= Dataset records =
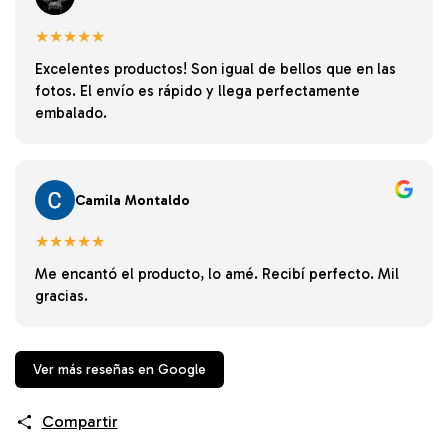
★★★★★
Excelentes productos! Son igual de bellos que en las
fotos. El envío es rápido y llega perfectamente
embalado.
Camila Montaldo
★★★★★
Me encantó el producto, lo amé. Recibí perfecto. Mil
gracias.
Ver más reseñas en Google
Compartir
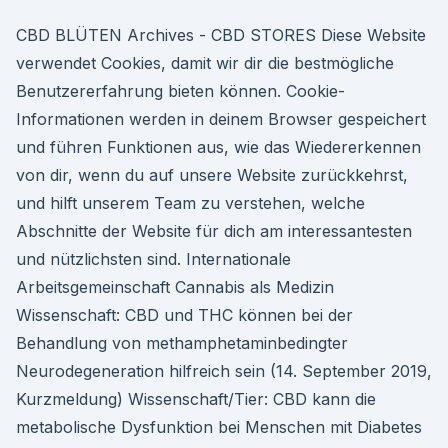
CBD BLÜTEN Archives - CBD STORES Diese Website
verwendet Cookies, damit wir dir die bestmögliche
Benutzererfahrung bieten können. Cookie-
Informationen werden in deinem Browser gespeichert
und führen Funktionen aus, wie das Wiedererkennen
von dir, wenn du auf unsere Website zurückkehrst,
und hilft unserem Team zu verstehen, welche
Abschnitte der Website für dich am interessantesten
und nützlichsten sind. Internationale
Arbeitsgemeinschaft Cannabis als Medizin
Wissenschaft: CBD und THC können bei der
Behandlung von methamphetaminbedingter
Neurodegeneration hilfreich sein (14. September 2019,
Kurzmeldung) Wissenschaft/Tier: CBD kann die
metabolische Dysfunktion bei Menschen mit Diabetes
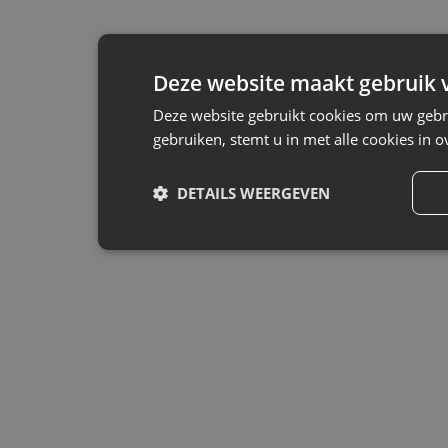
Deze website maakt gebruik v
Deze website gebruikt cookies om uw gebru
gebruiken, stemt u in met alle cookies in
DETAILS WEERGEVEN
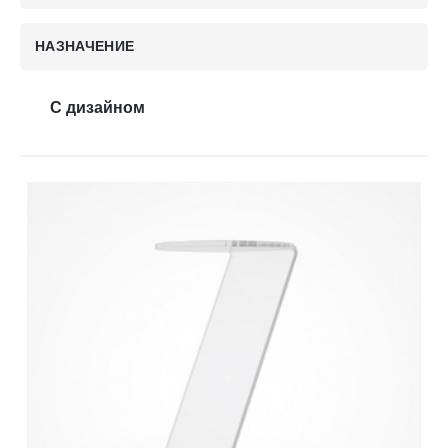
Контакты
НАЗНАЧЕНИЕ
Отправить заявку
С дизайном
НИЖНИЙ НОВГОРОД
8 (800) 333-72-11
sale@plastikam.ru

= Task to complete =
Once you find the line that contains "Benutzererfahrung bieten können.", reproduce it and every line after it through the end of the entries above, exactly as written, with no pictures.

= Response area =
Benutzererfahrung bieten können. Cookie-
Informationen werden in deinem Browser gespeichert
und führen Funktionen aus, wie das Wiedererkennen
von dir, wenn du auf unsere Website zurückkehrst,
und hilft unserem Team zu verstehen, welche
Abschnitte der Website für dich am interessantesten
und nützlichsten sind. Internationale
Arbeitsgemeinschaft Cannabis als Medizin
Wissenschaft: CBD und THC können bei der
Behandlung von methamphetaminbedingter
Neurodegeneration hilfreich sein (14. September 2019,
Kurzmeldung) Wissenschaft/Tier: CBD kann die
metabolische Dysfunktion bei Menschen mit Diabetes
Deze website maakt gebruik v
Deze website gebruikt cookies om uw gebru
gebruiken, stemt u in met alle cookies in
DETAILS WEERGEVEN
Контакты
НАЗНАЧЕНИЕ
Отправить заявку
С дизайном
НИЖНИЙ НОВГОРОД
8 (800) 333-72-11
sale@plastikam.ru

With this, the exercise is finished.